1. What is TimescaleDB?
TimescaleDB is a PostgreSQL extension that improves on the following three key points:
- Better performance when scaled at scale
- Lower hosting costs
- Using Hypertables to process time-series data
Besides these advantages, TimescaleDB is almost like regular PostgreSQL. That’s because TimescaleDB is an extension, not a fork. This means, you can still install other PostgreSQL extensions, take advantage of the full system availability, and benefit from the diverse PostgreSQL ecosystem.
2. High Availability in TimescaleDB
If you are working with databases, you already know that High Availability (HA) is a requirement for any reliable system. Setting the right HA eliminates the problem of single point-of-failure by providing multiple regions to retrieve data from and automatically selecting the appropriate region to read and write data from. PostgreSQL typically achieves HA by replicating data on the primary database into one or more read-only replicas.

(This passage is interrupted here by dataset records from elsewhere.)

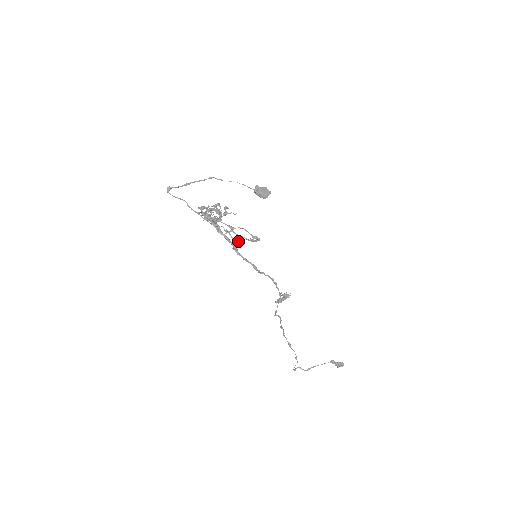
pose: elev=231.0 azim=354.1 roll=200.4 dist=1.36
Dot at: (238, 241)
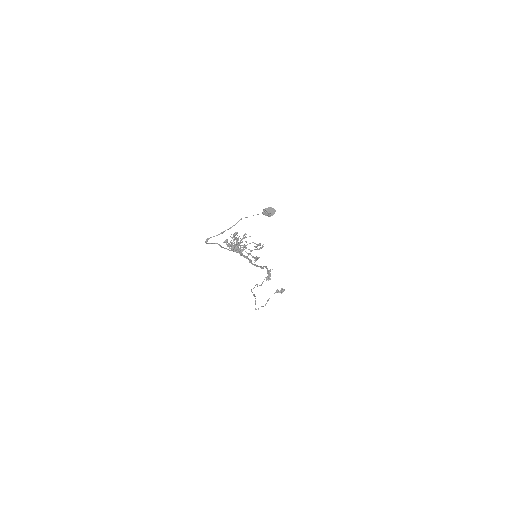
Dot at: (257, 257)
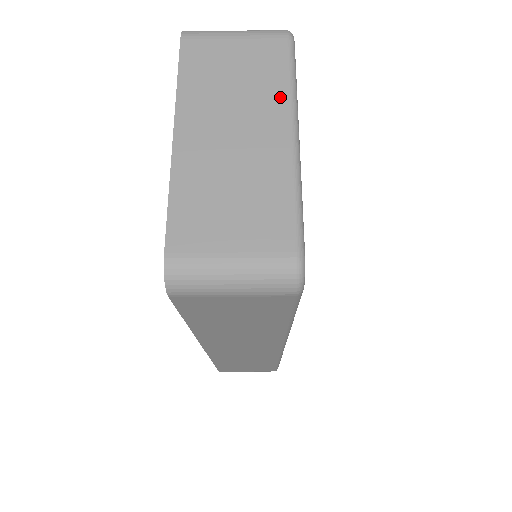
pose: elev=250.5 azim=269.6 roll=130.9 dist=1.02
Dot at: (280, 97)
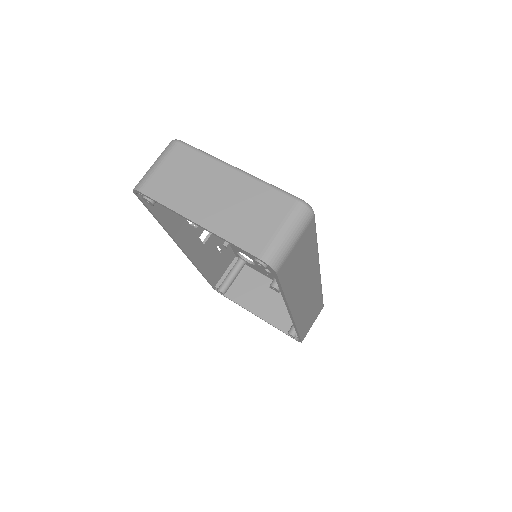
Dot at: (210, 164)
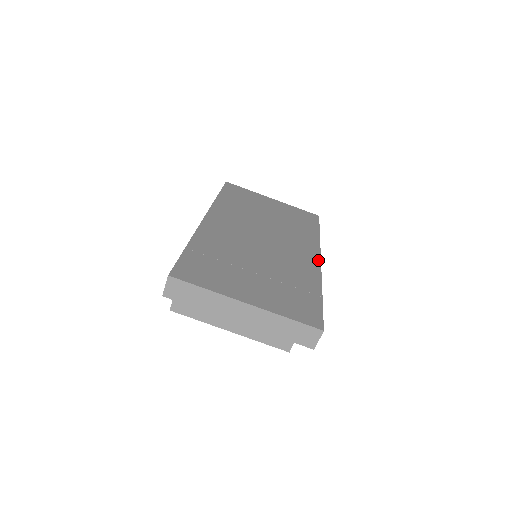
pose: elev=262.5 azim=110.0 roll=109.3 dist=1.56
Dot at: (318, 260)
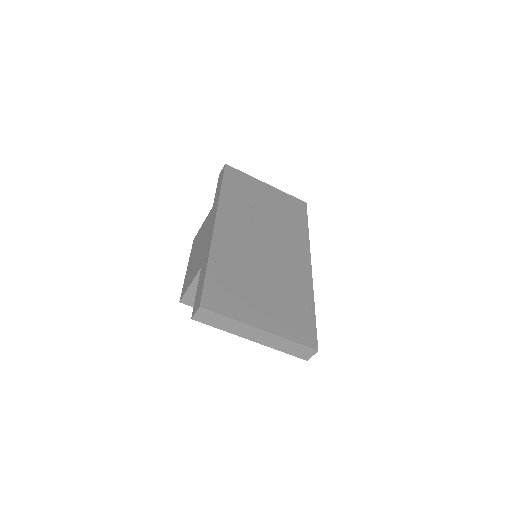
Dot at: (309, 265)
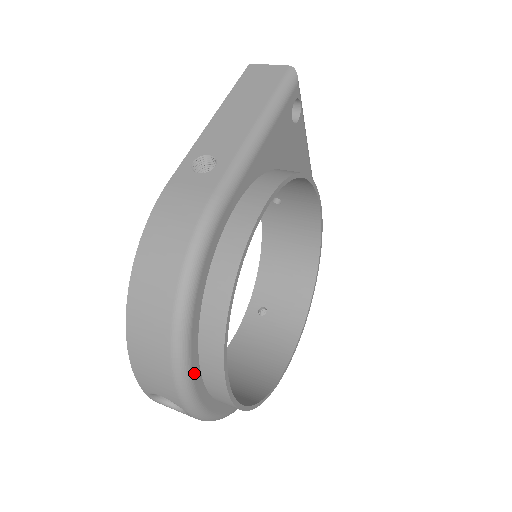
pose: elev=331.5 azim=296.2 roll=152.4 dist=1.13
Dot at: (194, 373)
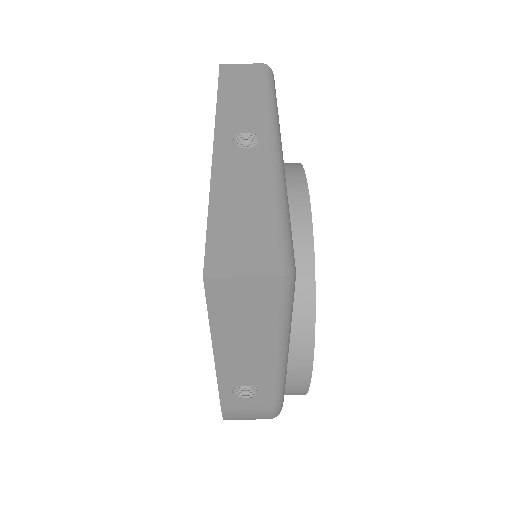
Dot at: occluded
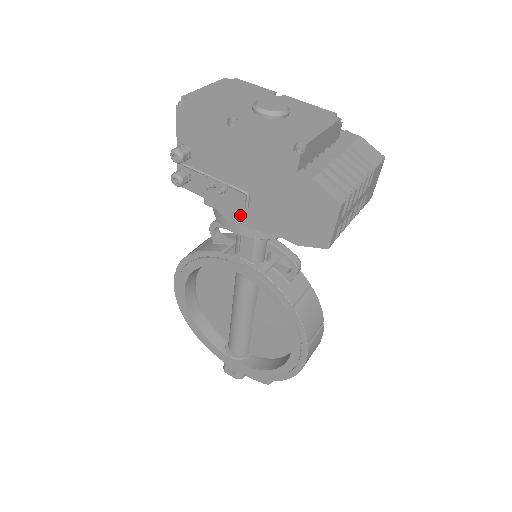
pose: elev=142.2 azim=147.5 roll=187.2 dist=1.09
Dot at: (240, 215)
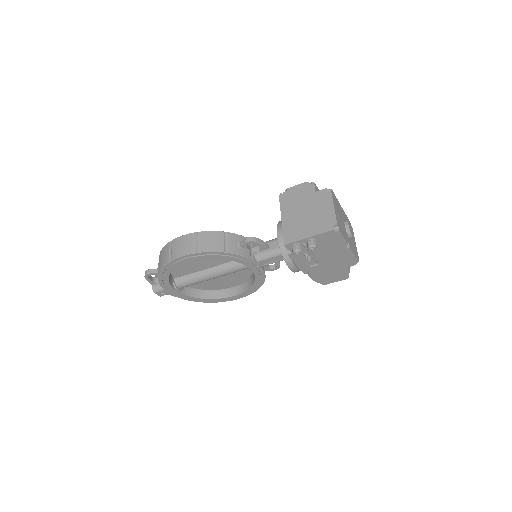
Dot at: (301, 265)
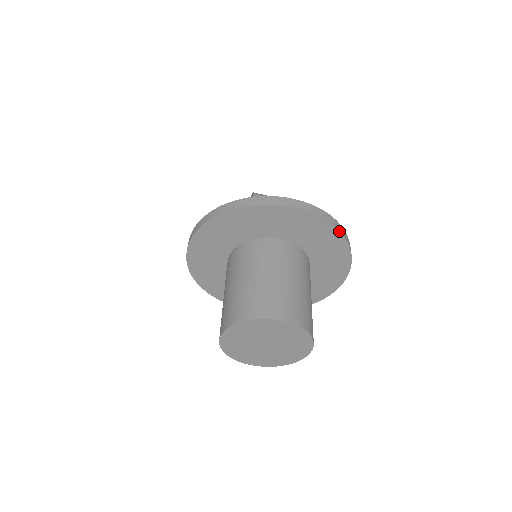
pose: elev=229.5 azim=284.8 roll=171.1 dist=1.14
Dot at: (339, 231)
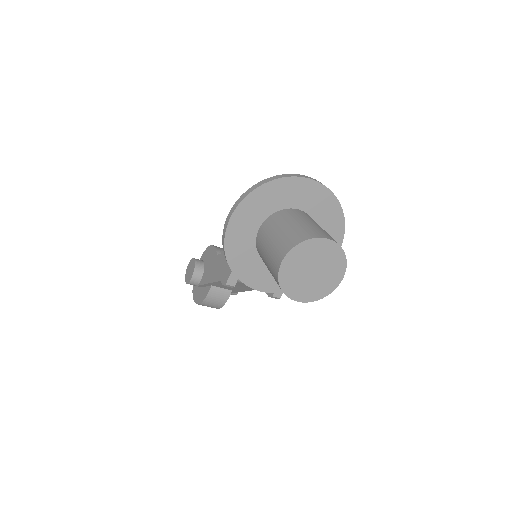
Dot at: (340, 204)
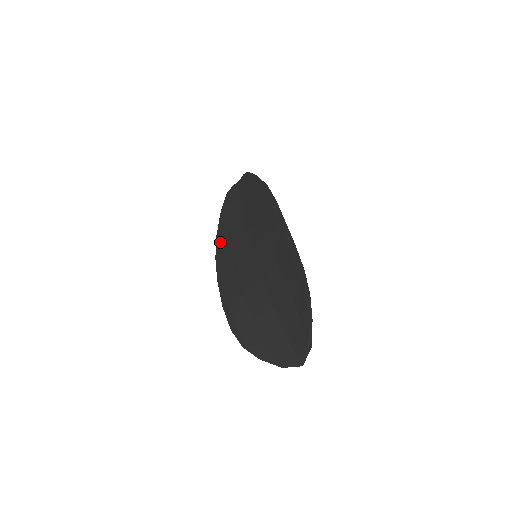
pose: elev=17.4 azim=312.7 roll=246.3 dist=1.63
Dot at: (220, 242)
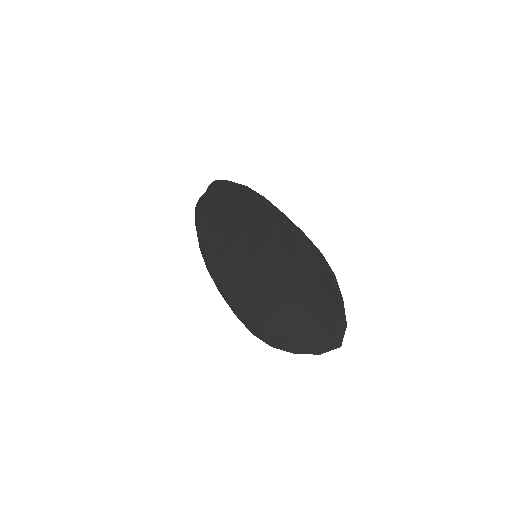
Dot at: (207, 253)
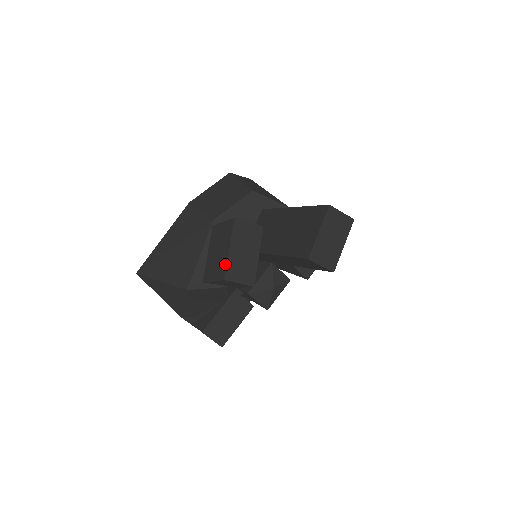
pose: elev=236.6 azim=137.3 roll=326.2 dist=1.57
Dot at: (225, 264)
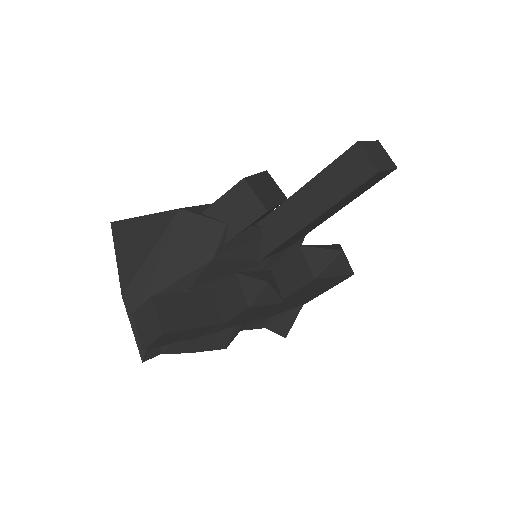
Dot at: occluded
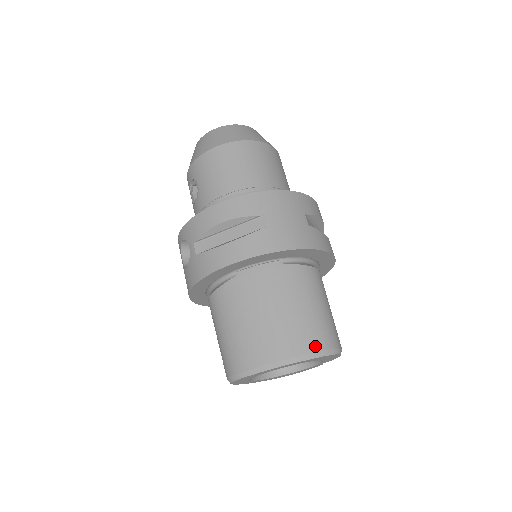
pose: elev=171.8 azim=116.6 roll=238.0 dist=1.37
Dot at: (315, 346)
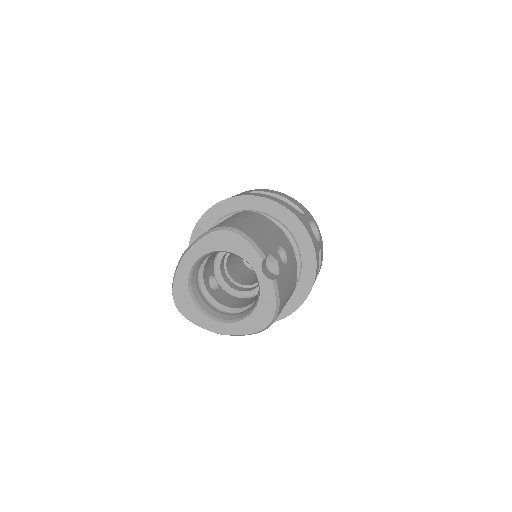
Dot at: occluded
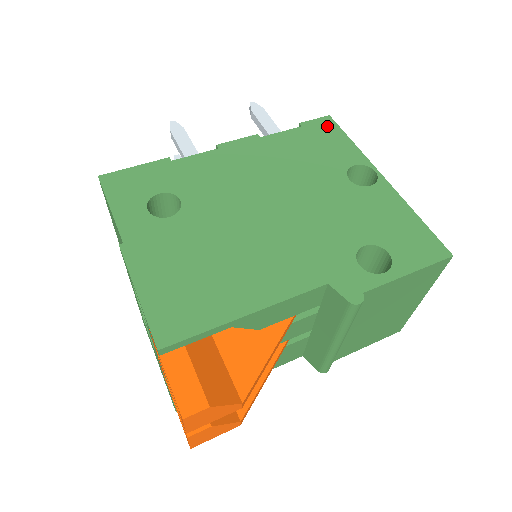
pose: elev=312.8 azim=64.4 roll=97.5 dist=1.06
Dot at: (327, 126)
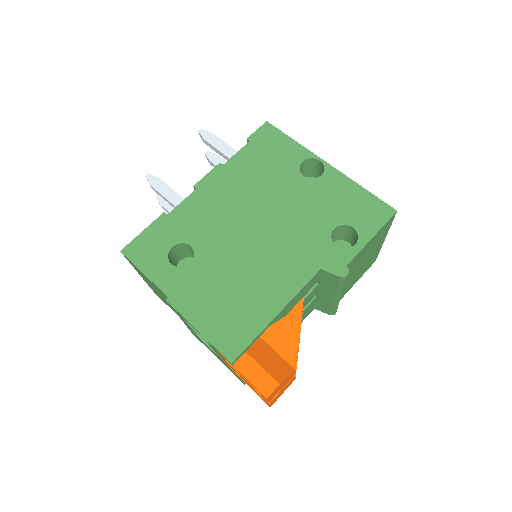
Dot at: (269, 133)
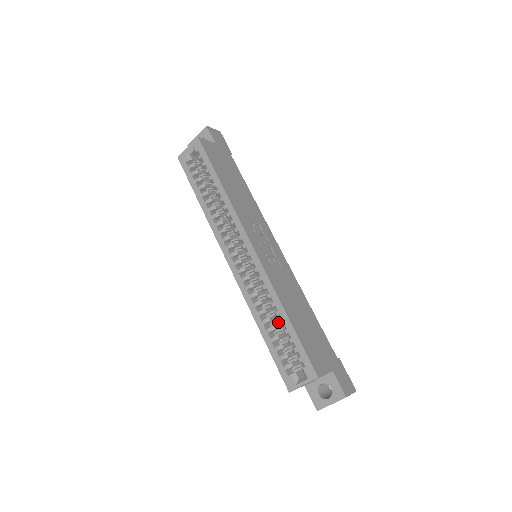
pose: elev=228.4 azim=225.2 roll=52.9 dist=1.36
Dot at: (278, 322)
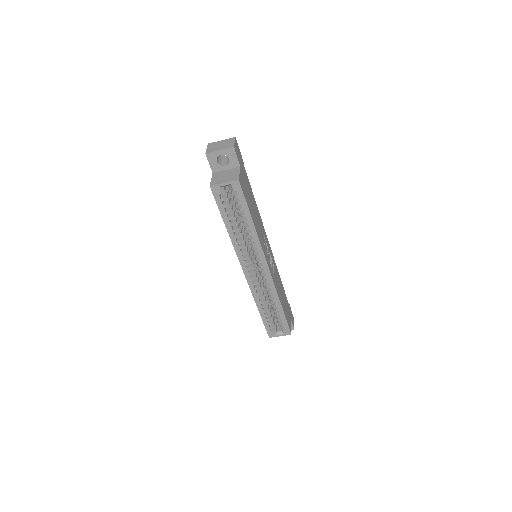
Dot at: (269, 303)
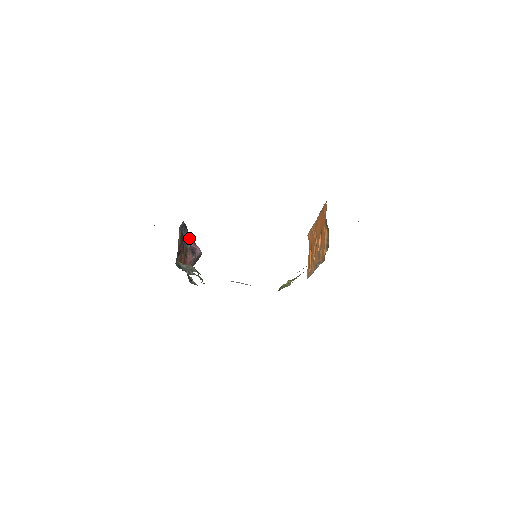
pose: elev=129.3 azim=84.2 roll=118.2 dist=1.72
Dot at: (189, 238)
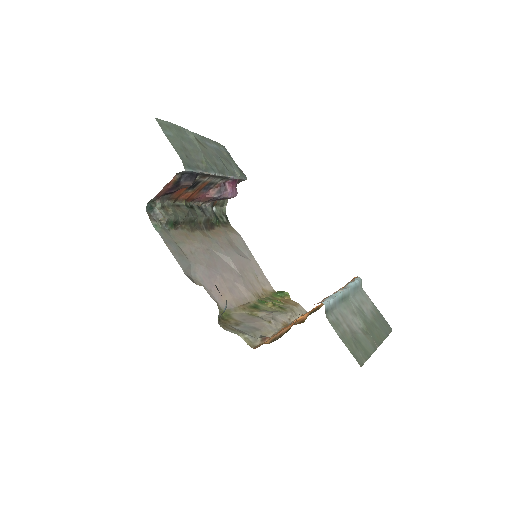
Dot at: (221, 177)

Streaming replication is the primary replication method supported by TimescaleDB. It works by having the main database server communicate write-ahead logs (WALs) to its database replicas. Each replica then re-communicates these WALs to the primary database to reach a consistent state with the primary database.
Unfortunately, such Streaming replication alone does not guarantee that users will not experience downtime (“High Availability”) when the server is down. If the primary node fails or becomes inaccessible, then a method is required to promote one of the read replicas to be the new Leader node. And the faster this process happens, the smaller the free time the user has to wait and is called Automatic Failover. Automatic Failover refers to a mechanism by which the system detects that when a primary database fails, it completely removes it from rotation, moves a read-only replica to the primary state immediately, and ensures remaining aware of the new state of the system.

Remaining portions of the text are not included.